- **Task input**:
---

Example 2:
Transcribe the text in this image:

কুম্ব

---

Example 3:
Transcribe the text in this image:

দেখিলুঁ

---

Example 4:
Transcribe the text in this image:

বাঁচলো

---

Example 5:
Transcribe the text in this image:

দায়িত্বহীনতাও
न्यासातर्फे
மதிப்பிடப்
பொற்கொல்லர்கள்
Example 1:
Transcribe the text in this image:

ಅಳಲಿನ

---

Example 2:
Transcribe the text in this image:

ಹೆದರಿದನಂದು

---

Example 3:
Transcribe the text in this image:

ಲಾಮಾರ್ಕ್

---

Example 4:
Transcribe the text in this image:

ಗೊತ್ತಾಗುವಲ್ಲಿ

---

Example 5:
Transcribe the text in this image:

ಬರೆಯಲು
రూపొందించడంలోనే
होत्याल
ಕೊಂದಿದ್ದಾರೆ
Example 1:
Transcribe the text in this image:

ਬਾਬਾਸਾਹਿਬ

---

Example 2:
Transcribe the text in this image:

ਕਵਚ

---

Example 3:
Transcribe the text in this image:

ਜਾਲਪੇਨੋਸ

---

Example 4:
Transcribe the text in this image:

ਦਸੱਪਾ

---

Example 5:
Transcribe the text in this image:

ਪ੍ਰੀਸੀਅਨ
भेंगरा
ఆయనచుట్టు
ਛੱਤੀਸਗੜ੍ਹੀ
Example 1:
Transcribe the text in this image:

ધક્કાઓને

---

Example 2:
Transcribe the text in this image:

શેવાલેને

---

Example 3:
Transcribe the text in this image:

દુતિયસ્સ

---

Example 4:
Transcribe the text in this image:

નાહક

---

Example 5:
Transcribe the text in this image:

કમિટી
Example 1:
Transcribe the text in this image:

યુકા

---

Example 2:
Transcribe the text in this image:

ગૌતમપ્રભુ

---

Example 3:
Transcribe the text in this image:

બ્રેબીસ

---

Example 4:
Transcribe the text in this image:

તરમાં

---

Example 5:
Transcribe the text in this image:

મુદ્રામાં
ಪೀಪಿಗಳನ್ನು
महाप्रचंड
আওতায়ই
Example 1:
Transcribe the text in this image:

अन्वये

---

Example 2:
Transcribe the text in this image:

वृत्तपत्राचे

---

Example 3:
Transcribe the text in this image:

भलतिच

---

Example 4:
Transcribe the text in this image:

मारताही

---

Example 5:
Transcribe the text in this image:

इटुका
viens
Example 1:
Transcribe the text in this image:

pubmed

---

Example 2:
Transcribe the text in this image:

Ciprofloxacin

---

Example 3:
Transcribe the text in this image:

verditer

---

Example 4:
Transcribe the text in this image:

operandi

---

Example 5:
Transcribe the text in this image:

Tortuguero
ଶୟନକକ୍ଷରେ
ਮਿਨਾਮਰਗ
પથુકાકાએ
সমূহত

- **Task requirements**: Nothing in the material should be left out; output it exactly.

- **Task result**:
---

Example 2:
Transcribe the text in this image:

কুম্ব

---

Example 3:
Transcribe the text in this image:

দেখিলুঁ

---

Example 4:
Transcribe the text in this image:

বাঁচলো

---

Example 5:
Transcribe the text in this image:

দায়িত্বহীনতাও
न्यासातर्फे
மதிப்பிடப்
பொற்கொல்லர்கள்
Example 1:
Transcribe the text in this image:

ಅಳಲಿನ

---

Example 2:
Transcribe the text in this image:

ಹೆದರಿದನಂದು

---

Example 3:
Transcribe the text in this image:

ಲಾಮಾರ್ಕ್

---

Example 4:
Transcribe the text in this image:

ಗೊತ್ತಾಗುವಲ್ಲಿ

---

Example 5:
Transcribe the text in this image:

ಬರೆಯಲು
రూపొందించడంలోనే
होत्याल
ಕೊಂದಿದ್ದಾರೆ
Example 1:
Transcribe the text in this image:

ਬਾਬਾਸਾਹਿਬ

---

Example 2:
Transcribe the text in this image:

ਕਵਚ

---

Example 3:
Transcribe the text in this image:

ਜਾਲਪੇਨੋਸ

---

Example 4:
Transcribe the text in this image:

ਦਸੱਪਾ

---

Example 5:
Transcribe the text in this image:

ਪ੍ਰੀਸੀਅਨ
भेंगरा
ఆయనచుట్టు
ਛੱਤੀਸਗੜ੍ਹੀ
Example 1:
Transcribe the text in this image:

ધક્કાઓને

---

Example 2:
Transcribe the text in this image:

શેવાલેને

---

Example 3:
Transcribe the text in this image:

દુતિયસ્સ

---

Example 4:
Transcribe the text in this image:

નાહક

---

Example 5:
Transcribe the text in this image:

કમિટી
Example 1:
Transcribe the text in this image:

યુકા

---

Example 2:
Transcribe the text in this image:

ગૌતમપ્રભુ

---

Example 3:
Transcribe the text in this image:

બ્રેબીસ

---

Example 4:
Transcribe the text in this image:

તરમાં

---

Example 5:
Transcribe the text in this image:

મુદ્રામાં
ಪೀಪಿಗಳನ್ನು
महाप्रचंड
আওতায়ই
Example 1:
Transcribe the text in this image:

अन्वये

---

Example 2:
Transcribe the text in this image:

वृत्तपत्राचे

---

Example 3:
Transcribe the text in this image:

भलतिच

---

Example 4:
Transcribe the text in this image:

मारताही

---

Example 5:
Transcribe the text in this image:

इटुका
viens
Example 1:
Transcribe the text in this image:

pubmed

---

Example 2:
Transcribe the text in this image:

Ciprofloxacin

---

Example 3:
Transcribe the text in this image:

verditer

---

Example 4:
Transcribe the text in this image:

operandi

---

Example 5:
Transcribe the text in this image:

Tortuguero
ଶୟନକକ୍ଷରେ
ਮਿਨਾਮਰਗ
પથુકાકાએ
সমূহত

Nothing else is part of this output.